An alternative is to run a shell script that will loop quickly, checking for important tasks, and limiting how many long-running tasks can be run until next loop. The script has to be run as the MediaWiki user.

#!/bin/bash
# Put the MediaWiki installation path on the line below.
mw_install_path="/www/wiki.tnonline.net/htdocs/mediawiki"
runjobs="$mw_install_path/maintenance/runJobs.php"
log="/var/log/mediawiki/wiki.tnonline.net_runJobs.log"

echo "$(date +'%Y%m%d-%H%M%S')" : Starting runJobs.php service as PID: $BASHPID >> "$log"
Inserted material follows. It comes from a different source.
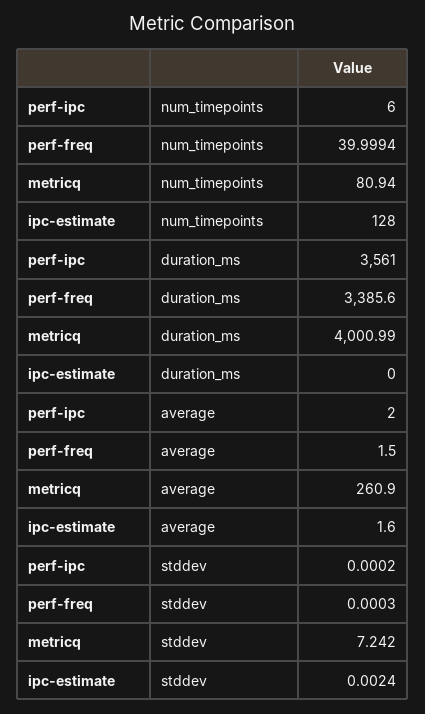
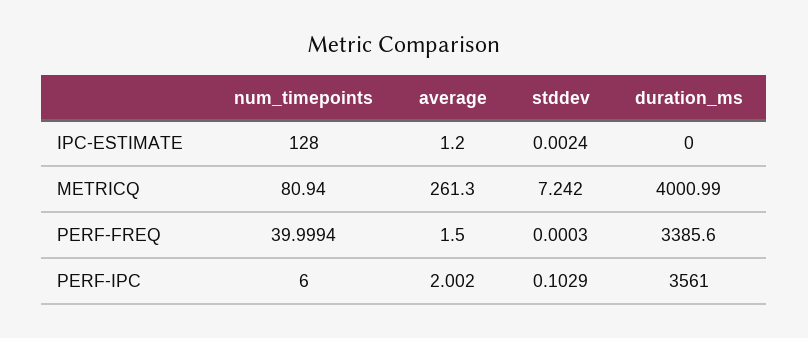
perf-ipc, average: 2 -> 2.002
metricq, average: 260.9 -> 261.3
ipc-estimate, average: 1.6 -> 1.2
perf-ipc, stddev: 0.0002 -> 0.1029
# Wait a minute after the server stats up to give
# other pocesses time to get started.
sleep 60

echo "$(date +'%Y%m%d-%H%M%S')" : Entering job loop >> "$log"
while true; do
	# Job types that need to be run ASAP no matter how many of
	# them are in the queue. Those jobs should be vey "cheap" to run.
	echo "$(date +'%Y%m%d-%H%M%S')" : Running priority jobs >> "$log" 2>&1
	/usr/bin/php "$runjobs" --type="enotifNotify" >> "$log" 2>&1
	echo "$(date +'%Y%m%d-%H%M%S')" : Priority jobs done >> "$log" 2>&1

	# Everything else, limit the number of jobs on each batch.
	echo "$(date +'%Y%m%d-%H%M%S')" : Running standard jobs >> "$log" 2>&1
	/usr/bin/php "$runjobs" --maxjobs=20 >> "$log" 2>&1
	echo "$(date +'%Y%m%d-%H%M%S')" : Standard jobs done >> "$log" 2>&1

	echo "$(date +'%Y%m%d-%H%M%S')" : Running video transcode jobs >> "$log" 2>&1
	/usr/bin/php "$runjobs" --maxjobs=1 --type=webVideoTranscode >> "$log" 2>&1
	echo "$(date +'%Y%m%d-%H%M%S')" : Video transcode jobs done >> "$log" 2>&1

	# Wait some seconds to let the CPU do othe things,
	# like handling web equests, etc.
	echo "$(date +'%Y%m%d-%H%M%S')" : All done. Waiting for 20 seconds... >> "$log"
	sleep `shuf -i 15-25 -n1` # random interval between 15-25 seconds
done

Run this this bash script during system boot. Remember to run it as the MediaWiki user.

NOTE: Remember to stop the script before doing maintenance work or MediaWiki upgrades

On a very busy server, it might be better to split priority, normal and transcoding tasks into three separate scripts. This will ensure that priority tasks will execute even if other long-running tasks are running.

OpenRC init.d script[edit | edit source]

Here's a basic init script that allows for stopping and starting the runJobs script.

#!/sbin/openrc-run
command="/www/wiki.tnonline.net/runjobs.sh"
command_user="wiki:wiki"
command_background=true
#command_args=""
pidfile="/run/${RC_SVCNAME}.pid"
start_stop_daemon_args="--interpreted"
name="MW runJobs"

description="Mediawiki runJobs daemon"

depend() {
	use caddy php-fpm
}

Note that I am using Caddy webserver, so replace caddy with apache or nginx if you use those.

Save this file as /etc/init.d/mw-runjobs and run rc-update add mw-runjobs. To start it, simply run rc-service mw-runjobs start.

Don't forget to change command= to point to the runJobs.sh script.